La Polar’s top executives have since resigned, and the company has fired 11 managers involved in the lending practices. The company, in a statement, said it was pursing criminal action against several former employees and against its auditing firm, Pricewaterhouse Coopers. A state regulatory agency filed related charges this month. With no personal bankruptcy law in Chile, when people fall behind or default, they face the prospect of being listed as a debtors or high-risk consumers in the Dicom, a private, unregulated credit-rating agency owned by Equifax. A bad Dicom credit score usually means being blacklisted for jobs, mortgages or political office.
“If you are in Dicom, if you are not in hell, you are on the way there,” said Stefan Larenas, president of the Organization of Consumers and Users of Chile, a consumer rights group. “It is a true social stigma here.”
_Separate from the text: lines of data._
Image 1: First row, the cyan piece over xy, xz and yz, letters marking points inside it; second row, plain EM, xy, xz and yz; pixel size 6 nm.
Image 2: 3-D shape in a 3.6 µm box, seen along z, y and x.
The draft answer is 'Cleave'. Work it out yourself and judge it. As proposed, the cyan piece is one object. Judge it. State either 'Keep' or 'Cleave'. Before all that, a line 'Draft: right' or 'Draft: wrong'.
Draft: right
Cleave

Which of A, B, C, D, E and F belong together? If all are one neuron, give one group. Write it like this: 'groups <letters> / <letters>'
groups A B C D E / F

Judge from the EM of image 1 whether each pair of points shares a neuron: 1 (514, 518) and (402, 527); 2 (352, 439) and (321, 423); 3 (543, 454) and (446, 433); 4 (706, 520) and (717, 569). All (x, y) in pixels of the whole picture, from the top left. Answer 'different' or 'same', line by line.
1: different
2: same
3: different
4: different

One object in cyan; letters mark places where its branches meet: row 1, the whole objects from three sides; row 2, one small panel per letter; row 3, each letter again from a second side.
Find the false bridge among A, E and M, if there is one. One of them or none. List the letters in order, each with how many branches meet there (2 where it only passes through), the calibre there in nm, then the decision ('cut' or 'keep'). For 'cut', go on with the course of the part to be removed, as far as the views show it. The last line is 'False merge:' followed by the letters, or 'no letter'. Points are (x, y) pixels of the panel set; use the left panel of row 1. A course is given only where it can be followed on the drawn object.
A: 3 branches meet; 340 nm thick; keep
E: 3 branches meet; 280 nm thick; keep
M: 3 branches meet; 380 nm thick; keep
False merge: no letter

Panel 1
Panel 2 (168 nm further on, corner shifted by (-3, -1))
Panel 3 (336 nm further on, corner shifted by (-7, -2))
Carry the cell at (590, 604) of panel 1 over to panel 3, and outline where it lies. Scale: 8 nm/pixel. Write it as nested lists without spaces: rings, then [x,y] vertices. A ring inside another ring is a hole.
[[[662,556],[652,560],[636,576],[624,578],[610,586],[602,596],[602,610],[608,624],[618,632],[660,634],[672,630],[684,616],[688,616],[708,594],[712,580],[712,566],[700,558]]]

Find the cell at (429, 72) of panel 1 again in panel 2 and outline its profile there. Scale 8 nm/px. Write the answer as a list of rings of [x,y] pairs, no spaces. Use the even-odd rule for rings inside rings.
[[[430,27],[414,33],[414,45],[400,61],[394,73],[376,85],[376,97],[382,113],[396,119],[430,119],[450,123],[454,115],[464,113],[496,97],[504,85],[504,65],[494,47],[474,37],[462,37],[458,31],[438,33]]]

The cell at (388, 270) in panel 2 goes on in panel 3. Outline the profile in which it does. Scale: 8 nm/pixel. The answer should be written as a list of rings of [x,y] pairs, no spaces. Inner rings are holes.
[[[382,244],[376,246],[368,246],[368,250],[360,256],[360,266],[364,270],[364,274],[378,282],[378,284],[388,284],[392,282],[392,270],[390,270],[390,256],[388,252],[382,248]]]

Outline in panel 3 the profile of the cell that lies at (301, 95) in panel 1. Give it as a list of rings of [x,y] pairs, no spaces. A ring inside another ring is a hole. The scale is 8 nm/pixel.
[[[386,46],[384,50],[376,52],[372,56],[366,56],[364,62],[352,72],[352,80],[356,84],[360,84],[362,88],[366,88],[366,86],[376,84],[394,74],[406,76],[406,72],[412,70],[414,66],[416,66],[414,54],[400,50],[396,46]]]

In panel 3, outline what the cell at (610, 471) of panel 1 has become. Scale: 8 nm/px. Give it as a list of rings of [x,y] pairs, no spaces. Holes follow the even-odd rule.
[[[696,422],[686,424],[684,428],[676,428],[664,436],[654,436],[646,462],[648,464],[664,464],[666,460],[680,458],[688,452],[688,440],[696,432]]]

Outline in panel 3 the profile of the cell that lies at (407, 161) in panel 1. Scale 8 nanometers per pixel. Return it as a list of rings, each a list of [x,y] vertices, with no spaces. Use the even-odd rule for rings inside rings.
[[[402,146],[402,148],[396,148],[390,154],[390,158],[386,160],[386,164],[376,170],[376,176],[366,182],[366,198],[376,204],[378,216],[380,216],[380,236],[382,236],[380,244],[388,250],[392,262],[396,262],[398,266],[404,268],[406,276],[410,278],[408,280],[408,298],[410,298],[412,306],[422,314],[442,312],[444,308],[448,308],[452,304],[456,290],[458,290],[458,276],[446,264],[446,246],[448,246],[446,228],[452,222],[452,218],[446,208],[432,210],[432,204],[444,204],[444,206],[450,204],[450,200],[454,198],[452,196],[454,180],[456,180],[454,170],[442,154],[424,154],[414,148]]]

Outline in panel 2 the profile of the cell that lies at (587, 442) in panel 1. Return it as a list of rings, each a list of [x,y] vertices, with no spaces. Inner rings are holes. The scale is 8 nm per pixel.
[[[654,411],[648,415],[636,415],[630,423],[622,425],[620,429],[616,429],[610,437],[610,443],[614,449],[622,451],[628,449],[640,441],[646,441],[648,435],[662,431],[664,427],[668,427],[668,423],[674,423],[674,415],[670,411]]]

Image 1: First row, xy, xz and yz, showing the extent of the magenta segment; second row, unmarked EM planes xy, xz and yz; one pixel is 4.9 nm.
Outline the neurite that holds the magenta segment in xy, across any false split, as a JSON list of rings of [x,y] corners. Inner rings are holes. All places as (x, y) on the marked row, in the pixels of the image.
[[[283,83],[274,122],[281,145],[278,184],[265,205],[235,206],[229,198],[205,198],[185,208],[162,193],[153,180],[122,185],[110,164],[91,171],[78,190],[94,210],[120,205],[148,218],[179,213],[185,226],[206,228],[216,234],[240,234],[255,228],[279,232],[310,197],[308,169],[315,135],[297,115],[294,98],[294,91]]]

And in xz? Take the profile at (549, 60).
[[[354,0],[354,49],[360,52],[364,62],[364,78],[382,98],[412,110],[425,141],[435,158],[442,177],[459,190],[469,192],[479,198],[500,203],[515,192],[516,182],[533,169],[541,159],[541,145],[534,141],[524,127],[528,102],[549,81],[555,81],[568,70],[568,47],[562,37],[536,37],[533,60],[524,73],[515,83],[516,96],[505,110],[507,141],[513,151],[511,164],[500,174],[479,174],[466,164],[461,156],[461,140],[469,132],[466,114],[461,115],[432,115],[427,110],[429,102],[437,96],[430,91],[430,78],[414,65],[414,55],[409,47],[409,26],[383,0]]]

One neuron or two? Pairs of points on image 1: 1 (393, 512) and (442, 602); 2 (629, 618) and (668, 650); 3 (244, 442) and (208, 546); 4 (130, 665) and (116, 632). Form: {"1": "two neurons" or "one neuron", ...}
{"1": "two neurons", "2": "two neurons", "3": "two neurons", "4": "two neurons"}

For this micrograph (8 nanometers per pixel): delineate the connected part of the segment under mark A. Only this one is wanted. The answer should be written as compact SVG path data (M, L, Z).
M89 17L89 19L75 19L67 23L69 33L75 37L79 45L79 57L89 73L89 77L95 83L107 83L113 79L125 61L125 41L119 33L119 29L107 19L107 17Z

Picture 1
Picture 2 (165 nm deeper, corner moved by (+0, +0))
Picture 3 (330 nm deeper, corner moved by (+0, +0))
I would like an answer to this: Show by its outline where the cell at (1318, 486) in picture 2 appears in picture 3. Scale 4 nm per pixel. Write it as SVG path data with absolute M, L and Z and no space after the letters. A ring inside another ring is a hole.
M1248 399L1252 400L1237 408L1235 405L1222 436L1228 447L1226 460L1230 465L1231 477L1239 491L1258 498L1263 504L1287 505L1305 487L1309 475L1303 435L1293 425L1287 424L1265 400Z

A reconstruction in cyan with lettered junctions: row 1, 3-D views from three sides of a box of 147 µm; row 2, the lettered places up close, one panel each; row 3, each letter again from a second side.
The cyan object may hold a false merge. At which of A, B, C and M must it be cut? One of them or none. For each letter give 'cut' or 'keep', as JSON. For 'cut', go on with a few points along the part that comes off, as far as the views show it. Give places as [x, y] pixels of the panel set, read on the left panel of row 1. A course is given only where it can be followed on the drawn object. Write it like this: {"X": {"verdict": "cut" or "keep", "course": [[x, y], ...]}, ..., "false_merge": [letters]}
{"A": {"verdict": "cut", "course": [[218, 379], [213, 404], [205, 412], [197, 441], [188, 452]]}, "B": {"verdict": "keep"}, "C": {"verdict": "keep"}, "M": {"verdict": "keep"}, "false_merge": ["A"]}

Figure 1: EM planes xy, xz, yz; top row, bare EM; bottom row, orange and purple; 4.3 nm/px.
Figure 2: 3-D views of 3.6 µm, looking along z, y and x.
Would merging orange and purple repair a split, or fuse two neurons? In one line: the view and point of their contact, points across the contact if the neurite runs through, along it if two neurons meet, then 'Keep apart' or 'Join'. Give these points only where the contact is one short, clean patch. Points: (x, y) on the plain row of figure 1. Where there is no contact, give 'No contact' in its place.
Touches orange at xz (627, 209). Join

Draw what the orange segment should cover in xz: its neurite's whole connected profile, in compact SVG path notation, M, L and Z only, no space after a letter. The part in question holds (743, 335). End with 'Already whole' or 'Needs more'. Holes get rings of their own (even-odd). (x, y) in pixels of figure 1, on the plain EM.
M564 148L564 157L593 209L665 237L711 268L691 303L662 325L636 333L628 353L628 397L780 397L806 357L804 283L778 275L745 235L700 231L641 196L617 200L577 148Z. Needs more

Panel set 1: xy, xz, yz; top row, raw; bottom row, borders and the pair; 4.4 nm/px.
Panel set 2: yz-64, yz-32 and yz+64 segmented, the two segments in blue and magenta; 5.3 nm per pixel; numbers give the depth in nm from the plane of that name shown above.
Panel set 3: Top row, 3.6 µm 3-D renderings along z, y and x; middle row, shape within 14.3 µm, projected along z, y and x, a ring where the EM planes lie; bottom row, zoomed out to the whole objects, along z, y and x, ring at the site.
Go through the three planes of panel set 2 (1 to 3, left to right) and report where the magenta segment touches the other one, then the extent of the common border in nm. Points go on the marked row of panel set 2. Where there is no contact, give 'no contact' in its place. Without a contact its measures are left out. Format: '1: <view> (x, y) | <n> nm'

Mr. Larenas said he has seen more cases of insolvency in his office. “Some people come here and cry; some say they want to kill themselves,” he said. “Some leave the country or escape to the south and live in an almost clandestine way for five years, waiting for their debts to clear.”
The customer abuses in the La Polar case doomed tens of thousands to Dicom purgatory after the repackaging of their debts geometrically increased what they owed through so-called acceleration clauses for late payers.
Manuel Céspedes said he received his La Polar card in 2007 when he was 19. He used it in the pharmacy and to buy a $1,000 laptop on a payment plan of $60 a month over 24 months. But in 2008, when he lost his job as a technical illustrator, he fell behind on the payments.
He said he later discovered that the retailer was repackaging his debt every three months. By the end of 2008, the roughly $430 he owed had tripled. By this March, it had topped $4,000.
“I couldn’t understand what was happening,” said Mr. Céspedes, now 23.
His poor Dicom rating has kept him from getting college loans and has made it hard to get a job to help pay his debt, he said.
Ms. Silva, a schoolteacher who stopped working when she had her first child in 2006, said she had been blacklisted with employers because of her credit problems stemming from her debt to La Polar, and she and her husband had been denied a mortgage.
“I don’t think everybody understands how these cards work,” she said. “It’s a temptation, and we all want a little more in our lives. I think the stores are counting on that.”